Calcium Chloride Prolongs the Effects of Lidocaine and Bupivacaine in Rat Sciatic Nerve

Abstract

Elevated extracellular calcium ion has been shown to shift the voltage dependence of Na+- and K+-ion channels rightward, making the nerve less excitable. We hypothesized that calcium chloride (CaCl2) when used as an adjuvant prolongs and intensifies the block by local anesthetics (LAs). We investigated the effects of LAs combined with calcium in rat sciatic nerve blockade and in cultured rat GH3 cells expressing Na+ channels. Furthermore, we tested for histologic changes due to CaCl2. We anesthetized rats with sevoflurane, exposed the sciatic nerves, and injected 0.2 mL of 1% lidocaine or 0.1% bupivacaine, alone or coadministered with 0.625%, 1.25%, 2.5%, or 5% CaCl2 (n = 8-10 per group). We assessed the complete-block time and complete-recovery time of proprioception, motor function, and nocifensive reaction. To elucidate the mechanism of nerve block, we performed electrophysiology experiments in cultured rat GH3 cells. Sciatic nerves were harvested at day 7 and stained with hemotoxylin/eosin. The addition of CaCl2 overall prolonged the duration of blockade by lidocaine or bupivacaine. Adding 10 mM CaCl2 to 300 microM lidocaine caused a right shift of the steady-state Na+-channel inactivation curve, indicating that the CaCl2 reduced the potency of lidocaine.
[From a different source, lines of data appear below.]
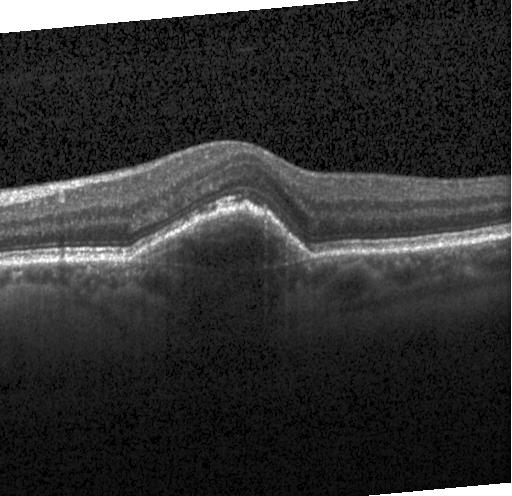 Fovea-centered · retinal OCT B-scan — Diagnosis: choroidal neovascularization (CNV).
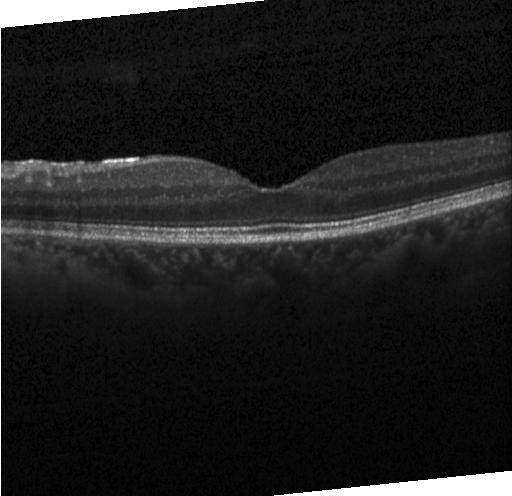 OCT finding: neither choroidal neovascularization, diabetic macular edema, nor drusen.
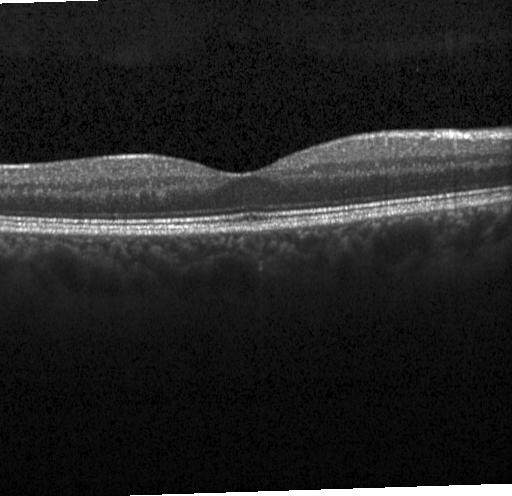

Dx: neither choroidal neovascularization, diabetic macular edema, nor drusen.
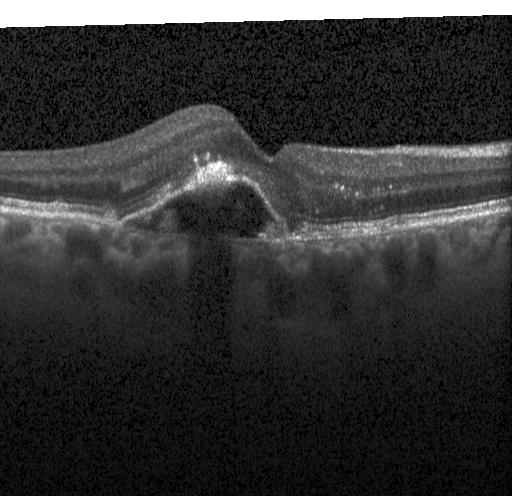 CNV.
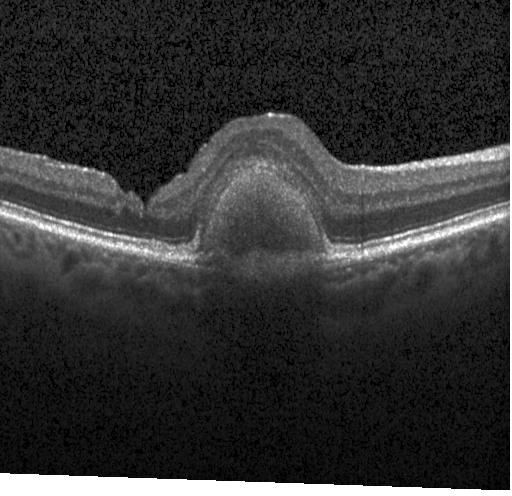

Macular OCT: a choroidal neovascular membrane.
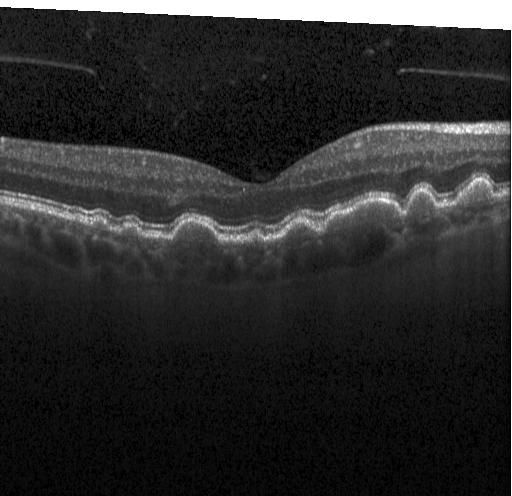 Retinal OCT B-scan. Dx: multiple drusen.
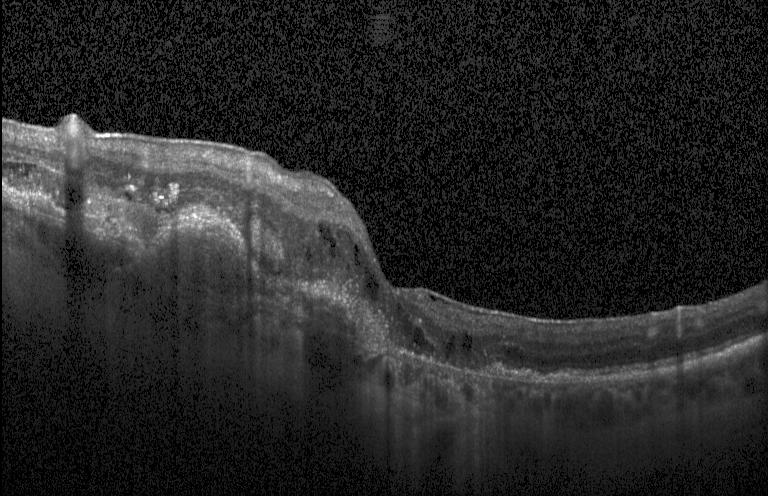
Retinal OCT B-scan; acquired on a Heidelberg Spectralis
Diagnosis: choroidal neovascularization (CNV).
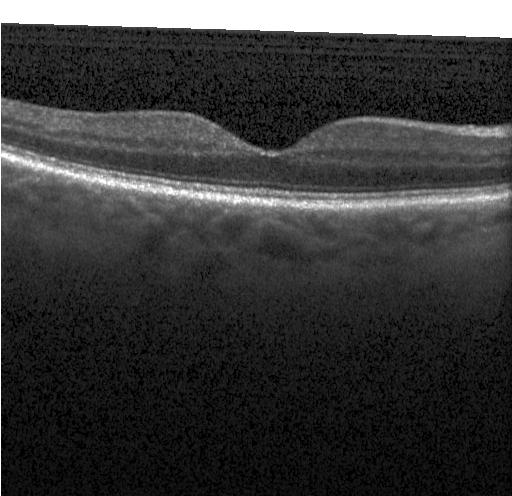 Spectral-domain optical coherence tomography. Acquired on a Heidelberg Spectralis. OCT line scan. Fovea-centered.
This B-scan demonstrates no evidence of choroidal neovascularization, diabetic macular edema, or drusen.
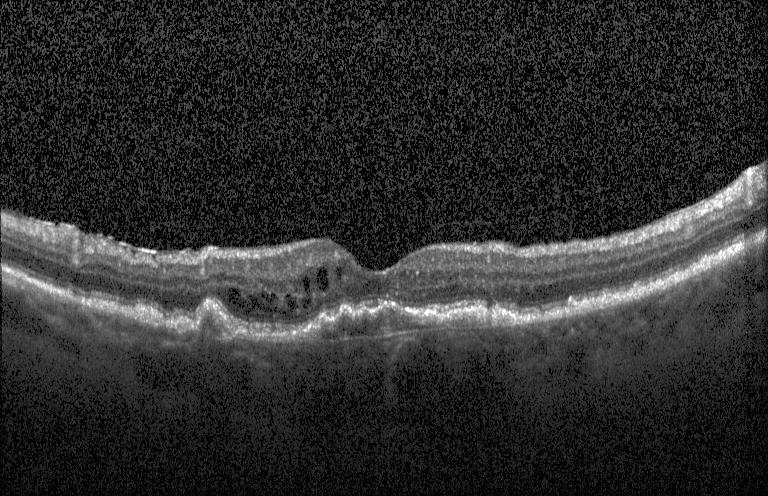 Optical coherence tomography B-scan; Heidelberg Spectralis.
Finding: choroidal neovascularization.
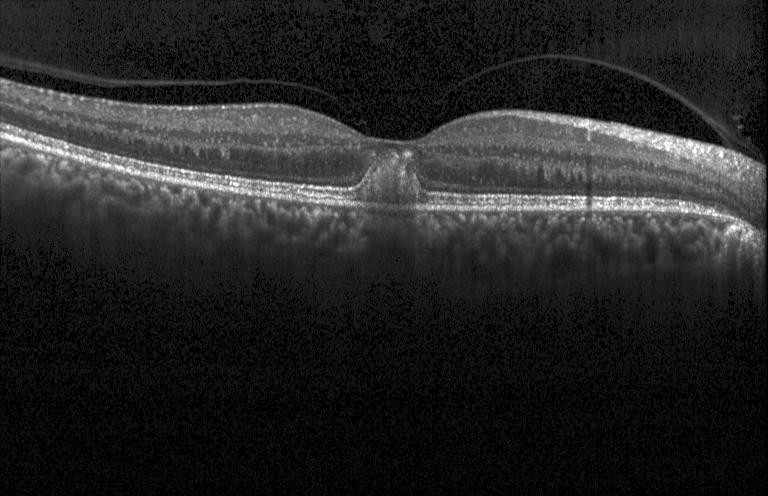
Optical coherence tomography B-scan
CNV.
Rat sciatic nerves treated with 1% lidocaine coadministered with 5% CaCl2 showed microscopic signs of neurotoxicity. The mechanism of prolonged nerve block of CaCl2 coadministered with LAs seems to be a raised threshold for nerve excitation. Major histopathologic changes at higher concentrations of CaCl2 are evident, and therefore, clinical application as an adjuvant to LAs seems unlikely.